--- What you should do ---
For this task, every record below must be reproduced exactly.

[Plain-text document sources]

=== Begin Enclosure ===

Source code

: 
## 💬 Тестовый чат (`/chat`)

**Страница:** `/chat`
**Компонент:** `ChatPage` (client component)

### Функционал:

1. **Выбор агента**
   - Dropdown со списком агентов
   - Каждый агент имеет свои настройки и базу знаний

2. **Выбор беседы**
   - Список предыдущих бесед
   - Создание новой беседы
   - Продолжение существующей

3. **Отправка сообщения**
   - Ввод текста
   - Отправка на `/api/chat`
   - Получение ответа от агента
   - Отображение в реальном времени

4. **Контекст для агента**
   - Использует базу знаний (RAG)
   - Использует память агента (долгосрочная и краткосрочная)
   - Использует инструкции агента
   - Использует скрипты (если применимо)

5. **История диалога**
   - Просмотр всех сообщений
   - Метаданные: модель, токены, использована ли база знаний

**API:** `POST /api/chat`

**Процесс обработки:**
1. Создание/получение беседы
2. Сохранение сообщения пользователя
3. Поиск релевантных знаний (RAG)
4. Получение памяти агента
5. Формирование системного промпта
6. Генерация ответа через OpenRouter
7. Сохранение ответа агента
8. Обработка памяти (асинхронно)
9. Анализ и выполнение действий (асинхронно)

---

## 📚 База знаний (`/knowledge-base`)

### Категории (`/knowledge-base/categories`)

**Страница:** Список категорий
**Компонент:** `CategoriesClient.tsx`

=== End Enclosure ===

--- Written response ---
Source code

: 
## 💬 Тестовый чат (`/chat`)

**Страница:** `/chat`
**Компонент:** `ChatPage` (client component)

### Функционал:

1. **Выбор агента**
   - Dropdown со списком агентов
   - Каждый агент имеет свои настройки и базу знаний

2. **Выбор беседы**
   - Список предыдущих бесед
   - Создание новой беседы
   - Продолжение существующей

3. **Отправка сообщения**
   - Ввод текста
   - Отправка на `/api/chat`
   - Получение ответа от агента
   - Отображение в реальном времени

4. **Контекст для агента**
   - Использует базу знаний (RAG)
   - Использует память агента (долгосрочная и краткосрочная)
   - Использует инструкции агента
   - Использует скрипты (если применимо)

5. **История диалога**
   - Просмотр всех сообщений
   - Метаданные: модель, токены, использована ли база знаний

**API:** `POST /api/chat`

**Процесс обработки:**
1. Создание/получение беседы
2. Сохранение сообщения пользователя
3. Поиск релевантных знаний (RAG)
4. Получение памяти агента
5. Формирование системного промпта
6. Генерация ответа через OpenRouter
7. Сохранение ответа агента
8. Обработка памяти (асинхронно)
9. Анализ и выполнение действий (асинхронно)

---

## 📚 База знаний (`/knowledge-base`)

### Категории (`/knowledge-base/categories`)

**Страница:** Список категорий
**Компонент:** `CategoriesClient.tsx`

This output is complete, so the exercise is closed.